Si cela ne m’est plus permis, je n’ai pas
d’observation à faire ; je me bornerai à faire remarquer qu’à 15 fr., le
froment étant encore à vil prix, si vous voulez venir au secours de
l’agriculture, il ne faut pas choisir ce prix comme minimum, mais fixer un
droit à l’entrée sur le froment lorsqu’il est 15 fr., un droit plus élevé
lorsqu’il est à 14 fr., plus élevé encore à 13 fr. et enfin fixer à 12 fr. le
minimum, ou le taux de prohibition pour l’importation des céréales étrangères.
M. Eloy de
Burdinne. - Comme le dit l’honorable M. Dumont, lorsque le blé est à 15
fr., l’agriculture est encore dans la gêne ; mais le taux moyen du pays n’est
pas le prix réel ; car je vous ai fait voir que le prix des grains à Anvers
était plus élevé : ce taux plus élevé a fait hausser les grains de toutes les
autres provinces.
Je ferai à cet égard une observation : Sur le
marché de Liége il y a un certain temps, le grain était coté à 10 fr. 80. Eh
bien en ce moment le taux moyen dans tout le royaume était de 12 fr. 15 cent,
il y avait près de 2 fr. de différence. Ainsi, messieurs, si vous fixez le
droit par le taux moyen, vous n’accorderez pas la protection nécessaire à
l’agriculture.
D’après la
loi du 18 juillet 1819 en France les blés étrangers étaient prohibés dans les
départements rangés dans la première classe, lorsque le prix du blé était
au-dessus de 20 fr., lorsque était au-dessus de 18 fr. pour la deuxième classe,
et enfin au dessus de 16 fr. pour la troisième classe.

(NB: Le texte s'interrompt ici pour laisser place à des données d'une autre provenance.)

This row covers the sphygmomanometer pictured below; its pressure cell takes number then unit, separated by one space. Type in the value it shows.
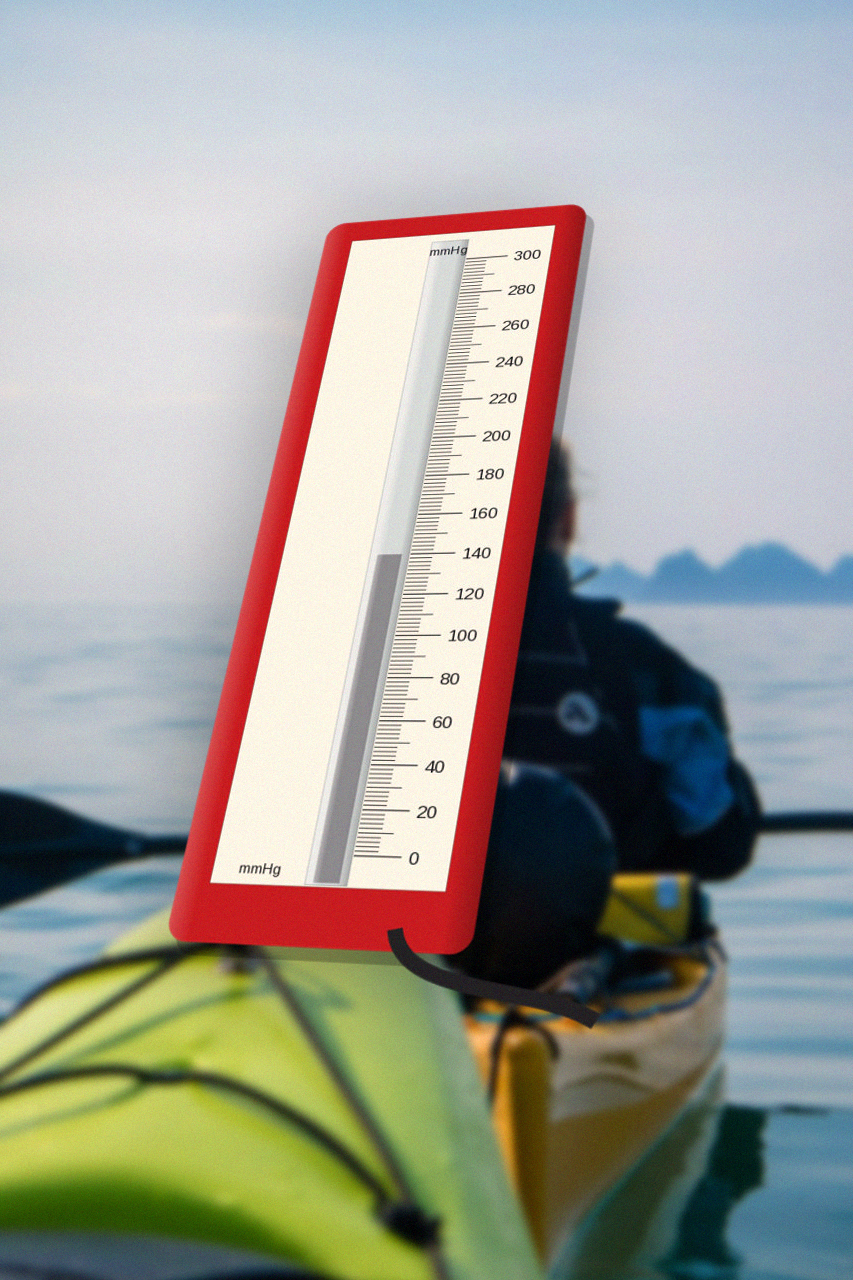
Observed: 140 mmHg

Vous voyez donc qu’en France, la prohibition
des céréales étrangères s’étendait jusqu’au prix de 16 fr. Si vous n’admettez
pas des bases au moins aussi larges, autant vaut dire que vous ne voulez rien
accorder à l’agriculture. Si vous n’accordez la prohibition des céréales que
lorsqu’elles sont à un prix tel que l’agriculture est ruinée, autant vaut dire
à l’agriculteur d’abandonner la culture et de se laisser nourrir par
l’étranger. Ce sont ces considérations qui m’ont porté à proposer par
amendement le même minimum qu’en France.
M. A.
Rodenbach. - Quelques membres se sont montrés les antagonistes du
système anglais auquel ils préfèrent le système progressif, le système
français. Je leur répondrai en leur faisant remarquer que l’échelle que je
propose est très grande ; elle s’étend de 15 à 20 francs ; elle donne toute
latitude au commerce et rend impossible toute perturbation ; elle est plus
libérale que le système établi en France par la loi de 1819.
M. le président.
- La parole est à M. Coghen, rapporteur.
M. Coghen, rapporteur. - La question du maximum et du
minimum est très importante. Je prie la chambre de vouloir bien renvoyer la
discussion à demain. Je ne pourrais pas maintenant donner tous les
développements nécessaires à mon opinion.
- La séance est levée à 4 heures et demie.